The standards for business management, retirement planning, benefit planning, and ancillary operations generally follow the precedents set by the traditional for-profit corporate entities. However, there are some unique elements — positive and negative — which non-profit organizations have to navigate.
For instance, non-profit organizations have agreed to divest their surplus revenues into their mission which means resource management becomes especially difficult. Non-profit organizations often do not have a “rainy-day fund” or other excess retained earnings sleeve which might allow them to smooth out their earning and spending trends over time. Non-profit organizations cannot access funding the way a for-profit company can. A for-profit company can sell ownership stakes (initial public offerings and other stock sales) or simply borrow money from bond investors or the commercial paper market if they have a cash shortfall. On the plus side, successful non-profit organizations usually have community goodwill and a potential donor base to draw upon when necessary. A non-profit organization’s chief financial officer must instead find a way of transforming grants, private donations, pledge drives, and sporadic government support into a stable flow of dollars to maintain the organization and fund new projects.
Non-profits simply have a different culture than many for-profit businesses and this translates into eccentricities which human resource staffers have to negotiate around. For instance, non-profits attract passionate people, inspired by the organization’s mission, and human resource staffers must figure out how to funnel that energy in positive ways. More accurately, non-profit organizations tend to employ the passionate advocates because, on a strictly financial scale, they tend to underpay employees relative to for-profit corporate wages. From an operational perspective, coordinating that positive energy into a consistent team effort among a greater number of non-professionals, potentially underpaid employees, and part-time volunteers can be a significant challenge.
More broadly, non-profits often rely on community engagement to meet their goals, financial or otherwise. Managing community good will and demonstrating value to the community — particularly the donor base – can keep the organization healthy in times of stress, and growing as necessary. Therefore, catering to the aspirations of the active donor base becomes essential for successful non-profit organizations. Non-profit organizations that overtax community good will can risk donor fatigue and long term disengagement of key members.
There are challenges, too large to include in this brief introduction, which deserve more attention.

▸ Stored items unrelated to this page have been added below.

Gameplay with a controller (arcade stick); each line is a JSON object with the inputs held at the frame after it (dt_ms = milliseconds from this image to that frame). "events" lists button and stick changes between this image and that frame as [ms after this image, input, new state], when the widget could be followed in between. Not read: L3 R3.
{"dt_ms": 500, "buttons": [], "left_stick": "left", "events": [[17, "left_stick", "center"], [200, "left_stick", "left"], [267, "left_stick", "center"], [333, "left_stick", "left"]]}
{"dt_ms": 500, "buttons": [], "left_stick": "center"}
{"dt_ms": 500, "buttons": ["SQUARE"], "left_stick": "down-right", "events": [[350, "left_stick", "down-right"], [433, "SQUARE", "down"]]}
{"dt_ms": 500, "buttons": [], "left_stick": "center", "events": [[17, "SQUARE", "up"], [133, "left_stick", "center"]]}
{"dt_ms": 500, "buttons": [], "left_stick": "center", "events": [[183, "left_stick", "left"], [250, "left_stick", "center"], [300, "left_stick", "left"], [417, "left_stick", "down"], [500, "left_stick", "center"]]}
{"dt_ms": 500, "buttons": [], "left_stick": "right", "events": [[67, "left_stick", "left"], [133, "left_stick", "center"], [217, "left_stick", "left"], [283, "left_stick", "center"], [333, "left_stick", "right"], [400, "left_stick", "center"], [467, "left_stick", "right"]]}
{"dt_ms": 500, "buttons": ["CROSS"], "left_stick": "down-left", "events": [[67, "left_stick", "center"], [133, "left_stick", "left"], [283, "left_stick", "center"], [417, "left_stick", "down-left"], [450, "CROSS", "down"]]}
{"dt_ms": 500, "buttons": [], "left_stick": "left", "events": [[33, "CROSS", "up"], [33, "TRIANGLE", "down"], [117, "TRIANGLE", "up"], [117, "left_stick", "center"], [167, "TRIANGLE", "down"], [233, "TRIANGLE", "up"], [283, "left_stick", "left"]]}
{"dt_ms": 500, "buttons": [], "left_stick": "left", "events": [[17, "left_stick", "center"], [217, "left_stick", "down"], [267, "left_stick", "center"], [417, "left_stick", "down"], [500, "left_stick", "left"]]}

For instance, a corporate 401(k) defined contribution plan has an analogous non-profit counterpart: the 403(b) plan. 403(b) plans are run with slightly different rules than traditional 401(k)s, so consultants and plan sponsors should be wary of these differences.
With more than 1.6 million non-profit organizations in the United States, representing many millions of employees, it is worth taking time to consider the unique circumstances of these entities. We hope you now have a small idea of the unique challenges — structural and operational — that non-profit organizations have to manage.